Add some help for startup failure
danbst opened this issue · comments
When systemd unit fails to launch, would be great to show journalctl tail.
Also, when everything is OK, maybe mention there is command sudo journalctl -M container-name
to view internal container logs - activation warnings are visible only there.
Great idea!
Could you share a minimal config for a container that fails on startup?
this fails activation on NixOS, so does in container
services.postgresql.enable = true;
services.postgresql.extraConfig = ";";
extra-container add -s <<'EOF'
{
containers.faildemo = {
config = {
services.postgresql.enable = true;
services.postgresql.extraConfig = ";";
};
};
}
EOF
With the above config the postgresql service inside the container fails, but the container service itself keeps on running. (systemctl status container@faildemo
)
For the container service to fail, its nspawn process must fail, which, for example, could happen when the container init process (first the stage 2 init script, then the systemd process) fails.
This is a very unlikely outcome, that's why I asked for an example.
Did you really experience an actual container startup failure?
Or are you just looking for a way to get notified of service failures inside the container?
This is what I get when do activation with faulty configuration in NixOS:
activating the configuration...
setting up /etc...
reloading user units for danbst...
setting up tmpfiles
reloading the following units: dbus.service
restarting the following units: polkit.service
starting the following units: accounts-daemon.service
warning: the following units failed: postgresql.service
● postgresql.service - PostgreSQL Server
Loaded: loaded (/nix/store/x3jaw8c7wql7hqzfzl3lzivgprfyik56-unit-postgresql.service/postgresql.service; enabled; vendor preset: enabled)
Active: failed (Result: exit-code) since Mon 2018-10-08 14:58:47 EEST; 20ms ago
Process: 17368 ExecStartPost=/nix/store/5hinhmldw0wvz6anppy6qddff41hmfl8-unit-script-postgresql-post-start (code=exited, status=1/FAILURE)
Process: 17367 ExecStart=/nix/store/p456h4s30czb24aj1vp2hsn6bj6q6grh-unit-script-postgresql-start (code=exited, status=1/FAILURE)
Process: 17356 ExecStartPre=/nix/store/x6pl6dp6wwgywm5y15qgz4nljxvfs7b2-unit-script-postgresql-pre-start (code=exited, status=0/SUCCESS)
Main PID: 17367 (code=exited, status=1/FAILURE)
жов 08 14:58:47 station p456h4s30czb24aj1vp2hsn6bj6q6grh-unit-script-postgresql-start[17367]: LOG: syntax error in file "/var/lib/postgresql/9.6/postgresql.conf" line 6, near token ";"

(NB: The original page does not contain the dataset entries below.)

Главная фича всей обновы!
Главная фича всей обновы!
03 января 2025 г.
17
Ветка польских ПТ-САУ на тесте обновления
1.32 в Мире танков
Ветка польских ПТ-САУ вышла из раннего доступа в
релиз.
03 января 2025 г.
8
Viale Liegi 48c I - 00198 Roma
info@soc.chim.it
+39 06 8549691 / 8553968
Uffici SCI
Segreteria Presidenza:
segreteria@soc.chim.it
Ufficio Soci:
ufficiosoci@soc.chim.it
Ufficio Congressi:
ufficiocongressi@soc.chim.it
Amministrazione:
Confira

жов 08 14:58:47 station p456h4s30czb24aj1vp2hsn6bj6q6grh-unit-script-postgresql-start[17367]: FATAL: configuration file "/var/lib/postgresql/9.6/postgresql.conf" contains errors
жов 08 14:58:47 station systemd[1]: postgresql.service: Main process exited, code=exited, status=1/FAILURE
жов 08 14:58:47 station sudo[17461]: root : TTY=unknown ; PWD=/ ; USER=postgres ; COMMAND=/nix/store/h1hp1rankf5py63qs453bq418mww5hpw-postgresql-9.6.10/bin/psql --port=5432 -d postgres -c
жов 08 14:58:47 station sudo[17461]: pam_unix(sudo:session): session opened for user postgres by (uid=0)
жов 08 14:58:47 station sudo[17461]: pam_unix(sudo:session): session closed for user postgres
жов 08 14:58:47 station 5hinhmldw0wvz6anppy6qddff41hmfl8-unit-script-postgresql-post-start[17368]: /nix/store/5hinhmldw0wvz6anppy6qddff41hmfl8-unit-script-postgresql-post-start: line 3: kill: (17367) - No such process
жов 08 14:58:47 station systemd[1]: postgresql.service: Control process exited, code=exited status=1
жов 08 14:58:47 station systemd[1]: postgresql.service: Failed with result 'exit-code'.

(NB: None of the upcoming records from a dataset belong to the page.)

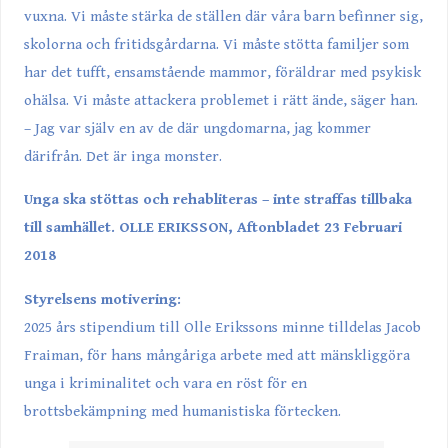
vuxna. Vi måste stärka de ställen där våra barn befinner sig,
skolorna och fritidsgårdarna. Vi måste stötta familjer som
har det tufft, ensamstående mammor, föräldrar med psykisk
ohälsa. Vi måste attackera problemet i rätt ände, säger han.
– Jag var själv en av de där ungdomarna, jag kommer
därifrån. Det är inga monster.
Unga ska stöttas och rehabliteras – inte straffas tillbaka
till samhället. OLLE ERIKSSON, Aftonbladet 23 Februari
2018
Styrelsens motivering:
2025 års stipendium till Olle Erikssons minne tilldelas Jacob
Fraiman, för hans mångåriga arbete med att mänskliggöra
unga i kriminalitet och vara en röst för en
brottsbekämpning med humanistiska förtecken.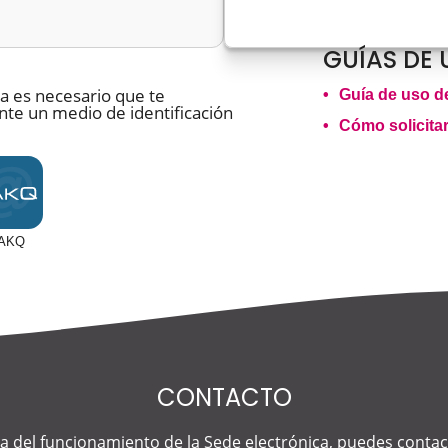
GUÍAS DE 
ta es necesario que te
Guía de uso d
te un medio de identificación
Cómo solicitar
AKQ
CONTACTO
ca del funcionamiento de la Sede electrónica, puedes contac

жов 08 14:58:47 station systemd[1]: Failed to start PostgreSQL Server.
warning: error(s) occurred while switching to the new configuration
So, activation has actually failed and nixos-rebuil switch
detects this. I wish container manager could detect such situation and inform right back.
But if you are talking about container failuer, then here it is:
{
containers.db = {
bindMounts."/db" = { hostPath = "/no-such-path"; };
config = {};
};
}
and current output:
$ sudo-extra-container create test-cont.nix --start
Building containers...
Installing containers:
db
Starting containers:
db
Job for container@db.service failed because the control process exited with error code.
See "systemctl status container@db.service" and "journalctl -xe" for details.
I also take back my words to mention journalctl -M
- no need, all it's output is available in host machine journal too.